___ Data for this task

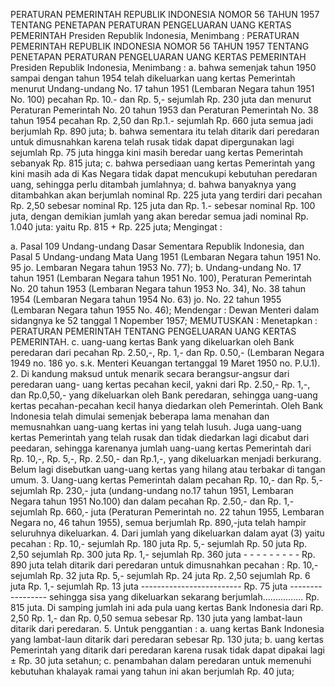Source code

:  PERATURAN PEMERINTAH REPUBLIK INDONESIA NOMOR 56 TAHUN 1957 TENTANG PENETAPAN PERATURAN PENGELUARAN UANG KERTAS PEMERINTAH Presiden Republik Indonesia, Menimbang : PERATURAN PEMERINTAH REPUBLIK INDONESIA NOMOR 56 TAHUN 1957 TENTANG PENETAPAN PERATURAN PENGELUARAN UANG KERTAS PEMERINTAH Presiden Republik Indonesia, Menimbang :
a. bahwa semenjak tahun 1950 sampai dengan tahun 1954 telah dikeluarkan uang kertas Pemerintah menurut Undang-undang No. 17 tahun 1951 (Lembaran Negara tahun 1951 No. 100) pecahan Rp. 10.- dan Rp. 5,- sejumlah Rp. 230 juta dan menurut Peraturan Pemerintah No. 20 tahun 1953 dan Peraturan Pemerintah No. 38 tahun 1954 pecahan Rp. 2,50 dan Rp.1.- sejumlah Rp. 660 juta semua jadi berjumlah Rp. 890 juta;
b. bahwa sementara itu telah ditarik dari peredaran untuk dimusnahkan karena telah rusak tidak dapat dipergunakan lagi sejumlah Rp. 75 juta hingga kini masih beredar uang kertas Pemerintah sebanyak Rp. 815 juta;
c. bahwa persediaan uang kertas Pemerintah yang kini masih ada di Kas Negara tidak dapat mencukupi kebutuhan peredaran uang, sehingga perlu ditambah jumlahnya;
d. bahwa banyaknya yang ditambahkan akan berjumlah nominal Rp. 225 juta yang terdiri dari pecahan Rp. 2,50 sebesar nominal Rp. 125 juta dan Rp. 1.- sebesar nominal Rp. 100 juta, dengan demikian jumlah yang akan beredar semua jadi nominal Rp. 1.040 juta: yaitu Rp. 815 + Rp. 225 juta;
Mengingat :

a. Pasal 109 Undang-undang Dasar Sementara Republik Indonesia, dan Pasal 5 Undang-undang Mata Uang 1951 (Lembaran Negara tahun 1951 No. 95 jo. Lembaran Negara tahun 1953 No. 77);
b. Undang-undang No. 17 tahun 1951 (Lembaran Negara tahun 1951 No. 100), Peraturan Pemerintah No. 20 tahun 1953 (Lembaran Negara tahun 1953 No. 34), No. 38 tahun 1954 (Lembaran Negara tahun 1954 No. 63) jo. No. 22 tahun 1955 (Lembaran Negara tahun 1955 No. 46); Mendengar : Dewan Menteri dalam sidangnya ke 52 tanggal 1 Nopember 1957;
MEMUTUSKAN :
 Menetapkan : PERATURAN PEMERINTAH TENTANG PENGELUARAN UANG KERTAS PEMERINTAH.
c. uang-uang kertas Bank yang dikeluarkan oleh Bank peredaran dari pecahan Rp. 2.50,-, Rp. 1,- dan Rp. 0.50,- (Lembaran Negara 1949 no. 186 yo. s.k. Menteri Keuangan tertanggal 19 Maret 1950 no. P.U.1). 2. Di kandung maksud untuk menarik secara berangsur-angsur dari peredaran uang- uang kertas pecahan kecil, yakni dari Rp. 2.50,- Rp. 1,-, dan Rp.0,50,- yang dikeluarkan oleh Bank peredaran, sehingga uang-uang kertas pecahan-pecahan kecil hanya diedarkan oleh Pemerintah. Oleh Bank Indonesia telah dimulai semenjak beberapa lama menahan dan memusnahkan uang-uang kertas ini yang telah lusuh. Juga uang-uang kertas Pemerintah yang telah rusak dan tidak diedarkan lagi dicabut dari peedaran, sehingga karenanya jumlah uang-uang kertas Pemerintah dari Rp. 10,-, Rp. 5,-, Rp. 2.50,- dan Rp.1,-, yang dikeluarkan menjadi berkurang. Belum lagi disebutkan uang-uang kertas yang hilang atau terbakar di tangan umum. 3. Uang-uang kertas Pemerintah dalam pecahan Rp. 10,- dan Rp. 5,- sejumlah Rp. 230,- juta (undang-undang no.17 tahun 1951, Lembaran Negara tahun 1951 No.100) dan dalam pecahan Rp. 2.50,- dan Rp. 1,- sejumlah Rp. 660,- juta (Peraturan Pemerintah no. 22 tahun 1955, Lembaran Negara no, 46 tahun 1955), semua berjumlah Rp. 890,-juta telah hampir seluruhnya dikeluarkan. 4. Dari jumlah yang dikeluarkan dalam ayat (3) yaitu pecahan : Rp. 10,- sejumlah Rp. 180 juta Rp. 5,- sejumlah Rp. 50 juta Rp. 2,50 sejumlah Rp. 300 juta Rp. 1,- sejumlah Rp. 360 juta - - - - - - - - - Rp. 890 juta telah ditarik dari peredaran untuk dimusnahkan pecahan : Rp. 10,- sejumlah Rp. 32 juta Rp. 5,- sejumlah Rp. 24 juta Rp. 2,50 sejumlah Rp. 6 juta Rp. 1,- sejumlah Rp. 13 juta ------------------------- Rp. 75 juta ----------------- sehingga sisa yang dikeluarkan sekarang berjumlah................ Rp. 815 juta. Di samping jumlah ini ada pula uang kertas Bank Indonesia dari Rp. 2,50 Rp. 1,- dan Rp. 0,50 semua sebesar Rp. 130 juta yang lambat-laun ditarik dari peredaran. 5. Untuk penggantian :
a. uang kertas Bank Indonesia yang lambat-laun ditarik dari peredaran sebesar Rp. 130 juta;
b. uang kertas Pemerintah yang ditarik dari peredaran karena rusak tidak dapat dipakai lagi ± Rp. 30 juta setahun;
c. penambahan dalam peredaran untuk memenuhi kebutuhan khalayak ramai yang tahun ini akan berjumlah Rp. 40 juta;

______

- **Exercise aim**
Lay out every line of the records above as a numbered list, skipping blank lines and leaving the pictures out.

- **Answer to the exercise**
1. Source code
2. :  PERATURAN PEMERINTAH REPUBLIK INDONESIA NOMOR 56 TAHUN 1957 TENTANG PENETAPAN PERATURAN PENGELUARAN UANG KERTAS PEMERINTAH Presiden Republik Indonesia, Menimbang : PERATURAN PEMERINTAH REPUBLIK INDONESIA NOMOR 56 TAHUN 1957 TENTANG PENETAPAN PERATURAN PENGELUARAN UANG KERTAS PEMERINTAH Presiden Republik Indonesia, Menimbang :
3. a. bahwa semenjak tahun 1950 sampai dengan tahun 1954 telah dikeluarkan uang kertas Pemerintah menurut Undang-undang No. 17 tahun 1951 (Lembaran Negara tahun 1951 No. 100) pecahan Rp. 10.- dan Rp. 5,- sejumlah Rp. 230 juta dan menurut Peraturan Pemerintah No. 20 tahun 1953 dan Peraturan Pemerintah No. 38 tahun 1954 pecahan Rp. 2,50 dan Rp.1.- sejumlah Rp. 660 juta semua jadi berjumlah Rp. 890 juta;
4. b. bahwa sementara itu telah ditarik dari peredaran untuk dimusnahkan karena telah rusak tidak dapat dipergunakan lagi sejumlah Rp. 75 juta hingga kini masih beredar uang kertas Pemerintah sebanyak Rp. 815 juta;
5. c. bahwa persediaan uang kertas Pemerintah yang kini masih ada di Kas Negara tidak dapat mencukupi kebutuhan peredaran uang, sehingga perlu ditambah jumlahnya;
6. d. bahwa banyaknya yang ditambahkan akan berjumlah nominal Rp. 225 juta yang terdiri dari pecahan Rp. 2,50 sebesar nominal Rp. 125 juta dan Rp. 1.- sebesar nominal Rp. 100 juta, dengan demikian jumlah yang akan beredar semua jadi nominal Rp. 1.040 juta: yaitu Rp. 815 + Rp. 225 juta;
7. Mengingat :
8. a. Pasal 109 Undang-undang Dasar Sementara Republik Indonesia, dan Pasal 5 Undang-undang Mata Uang 1951 (Lembaran Negara tahun 1951 No. 95 jo. Lembaran Negara tahun 1953 No. 77);
9. b. Undang-undang No. 17 tahun 1951 (Lembaran Negara tahun 1951 No. 100), Peraturan Pemerintah No. 20 tahun 1953 (Lembaran Negara tahun 1953 No. 34), No. 38 tahun 1954 (Lembaran Negara tahun 1954 No. 63) jo. No. 22 tahun 1955 (Lembaran Negara tahun 1955 No. 46); Mendengar : Dewan Menteri dalam sidangnya ke 52 tanggal 1 Nopember 1957;
10. MEMUTUSKAN :
11.  Menetapkan : PERATURAN PEMERINTAH TENTANG PENGELUARAN UANG KERTAS PEMERINTAH.
12. c. uang-uang kertas Bank yang dikeluarkan oleh Bank peredaran dari pecahan Rp. 2.50,-, Rp. 1,- dan Rp. 0.50,- (Lembaran Negara 1949 no. 186 yo. s.k. Menteri Keuangan tertanggal 19 Maret 1950 no. P.U.1). 2. Di kandung maksud untuk menarik secara berangsur-angsur dari peredaran uang- uang kertas pecahan kecil, yakni dari Rp. 2.50,- Rp. 1,-, dan Rp.0,50,- yang dikeluarkan oleh Bank peredaran, sehingga uang-uang kertas pecahan-pecahan kecil hanya diedarkan oleh Pemerintah. Oleh Bank Indonesia telah dimulai semenjak beberapa lama menahan dan memusnahkan uang-uang kertas ini yang telah lusuh. Juga uang-uang kertas Pemerintah yang telah rusak dan tidak diedarkan lagi dicabut dari peedaran, sehingga karenanya jumlah uang-uang kertas Pemerintah dari Rp. 10,-, Rp. 5,-, Rp. 2.50,- dan Rp.1,-, yang dikeluarkan menjadi berkurang. Belum lagi disebutkan uang-uang kertas yang hilang atau terbakar di tangan umum. 3. Uang-uang kertas Pemerintah dalam pecahan Rp. 10,- dan Rp. 5,- sejumlah Rp. 230,- juta (undang-undang no.17 tahun 1951, Lembaran Negara tahun 1951 No.100) dan dalam pecahan Rp. 2.50,- dan Rp. 1,- sejumlah Rp. 660,- juta (Peraturan Pemerintah no. 22 tahun 1955, Lembaran Negara no, 46 tahun 1955), semua berjumlah Rp. 890,-juta telah hampir seluruhnya dikeluarkan. 4. Dari jumlah yang dikeluarkan dalam ayat (3) yaitu pecahan : Rp. 10,- sejumlah Rp. 180 juta Rp. 5,- sejumlah Rp. 50 juta Rp. 2,50 sejumlah Rp. 300 juta Rp. 1,- sejumlah Rp. 360 juta - - - - - - - - - Rp. 890 juta telah ditarik dari peredaran untuk dimusnahkan pecahan : Rp. 10,- sejumlah Rp. 32 juta Rp. 5,- sejumlah Rp. 24 juta Rp. 2,50 sejumlah Rp. 6 juta Rp. 1,- sejumlah Rp. 13 juta ------------------------- Rp. 75 juta ----------------- sehingga sisa yang dikeluarkan sekarang berjumlah................ Rp. 815 juta. Di samping jumlah ini ada pula uang kertas Bank Indonesia dari Rp. 2,50 Rp. 1,- dan Rp. 0,50 semua sebesar Rp. 130 juta yang lambat-laun ditarik dari peredaran. 5. Untuk penggantian :
13. a. uang kertas Bank Indonesia yang lambat-laun ditarik dari peredaran sebesar Rp. 130 juta;
14. b. uang kertas Pemerintah yang ditarik dari peredaran karena rusak tidak dapat dipakai lagi ± Rp. 30 juta setahun;
15. c. penambahan dalam peredaran untuk memenuhi kebutuhan khalayak ramai yang tahun ini akan berjumlah Rp. 40 juta;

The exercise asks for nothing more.